Scale will reduce equipment costs significantly across the hydrogen value chain. Hydrogen technologies currently have niche status, and there is significant potential for both achieving economies of scale in the manufacturing process and improving the technology further. In solar and wind power, for example, each doubling of cumulative production in the past led to cost reductions of 19 to 35 per cent. Exhibit below shows the estimated learning rates for electrolysers and fuel cells compared to solar, onshore wind and batteries. We estimate that fuel cell stacks for passenger vehicles will exhibit learning rates of about 17 per cent soon. The learning rates for commercial vehicles are lower, at roughly 11 per cent, primarily due to the lower volume of vehicles, but will still benefit from scale-up in other segments. Electrolyzer learning rates are about 9 per cent and 13 per cent, respectively, for alkaline and PEM technology.
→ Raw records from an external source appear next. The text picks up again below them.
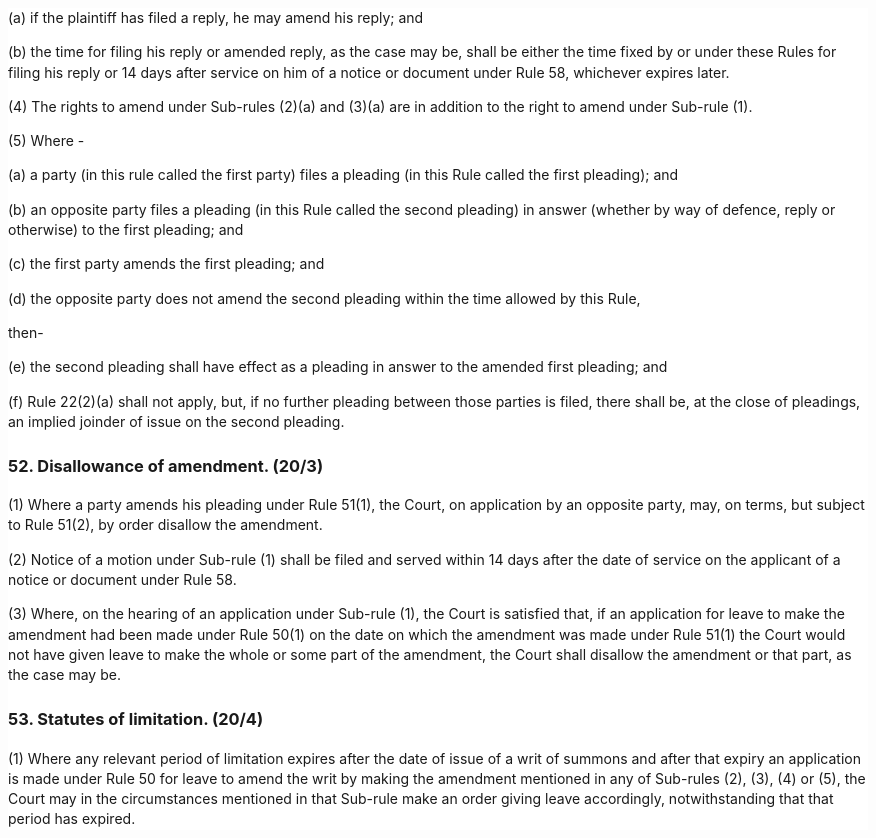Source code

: \(a\) if the plaintiff has filed a reply, he may amend his reply; and

\(b\) the time for filing his reply or amended reply, as the case may
be, shall be either the time fixed by or under these Rules for filing
his reply or 14 days after service on him of a notice or document
under Rule 58, whichever expires later.

\(4\) The rights to amend under Sub-rules (2)(a) and (3)(a) are in
addition to the right to amend under Sub-rule (1).

\(5\) Where -

\(a\) a party (in this rule called the first party) files a pleading
(in this Rule called the first pleading); and

\(b\) an opposite party files a pleading (in this Rule called the
second pleading) in answer (whether by way of defence, reply or
otherwise) to the first pleading; and

\(c\) the first party amends the first pleading; and

\(d\) the opposite party does not amend the second pleading within the
time allowed by this Rule,

then-

\(e\) the second pleading shall have effect as a pleading in answer to
the amended first pleading; and

\(f\) Rule 22(2)(a) shall not apply, but, if no further pleading
between those parties is filed, there shall be, at the close of
pleadings, an implied joinder of issue on the second pleading.

### 52\. Disallowance of amendment. (20/3)

\(1\) Where a party amends his pleading under Rule 51(1), the Court, on
application by an opposite party, may, on terms, but subject to Rule
51(2), by order disallow the amendment.

\(2\) Notice of a motion under Sub-rule (1) shall be filed and served
within 14 days after the date of service on the applicant of a notice or
document under Rule 58.

\(3\) Where, on the hearing of an application under Sub-rule (1), the
Court is satisfied that, if an application for leave to make the
amendment had been made under Rule 50(1) on the date on which the
amendment was made under Rule 51(1) the Court would not have given leave
to make the whole or some part of the amendment, the Court shall
disallow the amendment or that part, as the case may be.

### 53\. Statutes of limitation. (20/4)

\(1\) Where any relevant period of limitation expires after the date of
issue of a writ of summons and after that expiry an application is made
under Rule 50 for leave to amend the writ by making the amendment
mentioned in any of Sub-rules (2), (3), (4) or (5), the Court may in the
circumstances mentioned in that Sub-rule make an order giving leave
accordingly, notwithstanding that that period has expired.
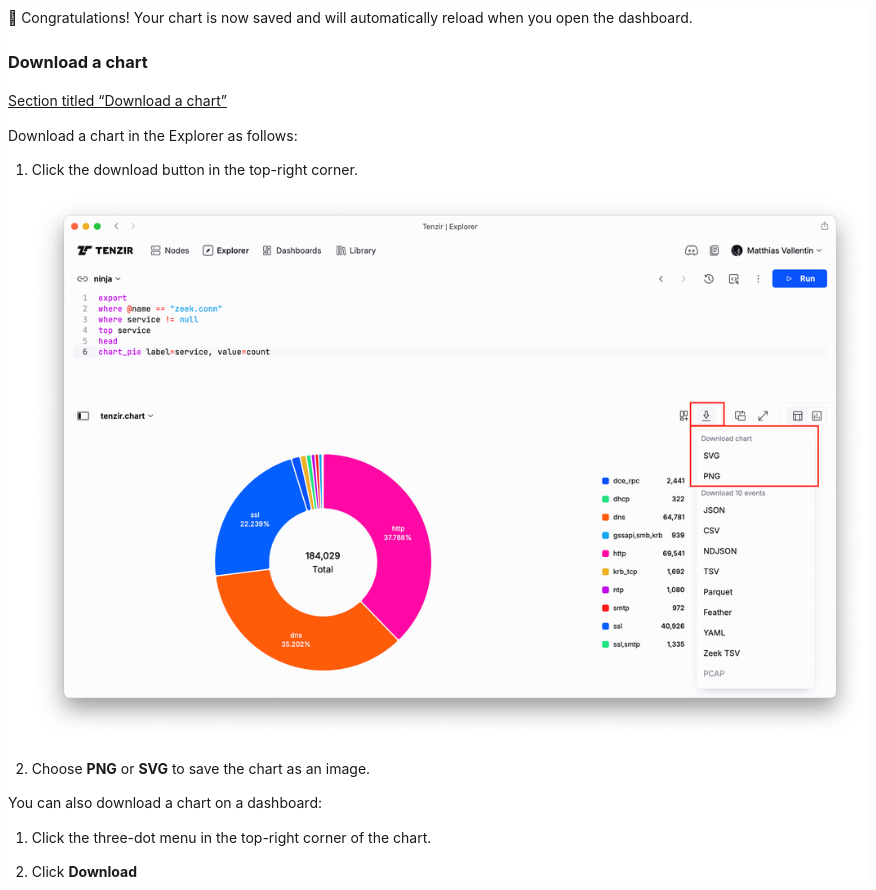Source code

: 🎉 Congratulations! Your chart is now saved and will automatically reload when you open the dashboard.

### Download a chart

[Section titled “Download a chart”](#download-a-chart)

Download a chart in the Explorer as follows:

1. Click the download button in the top-right corner.

   ![Download Chart](/pr-preview/pr-116/_astro/download-chart-explorer.BaT4xIUq_ZIpXxc.webp)

2. Choose **PNG** or **SVG** to save the chart as an image.

You can also download a chart on a dashboard:

1. Click the three-dot menu in the top-right corner of the chart.

2. Click **Download**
Learning rate estimates for PEM are slightly higher, as this technology is less mature and therefore has higher cost-reduction potential. All these estimates are independent of synergies between the technologies, which could further drive up the learning rates. For instance, the PEM electrolyzer manufacturing may benefit from improvements in the PEM fuel cell production. These cost reductions may seem aggressive at first, and uncertainties exist in both scale of deployment and technology. However, when comparing the cost trajectories with other ‘new’ technologies such as solar panels and lithium-ion batteries, both with historical learning rates above 30 per cent, they appear conservative, and we may in fact expect further upside.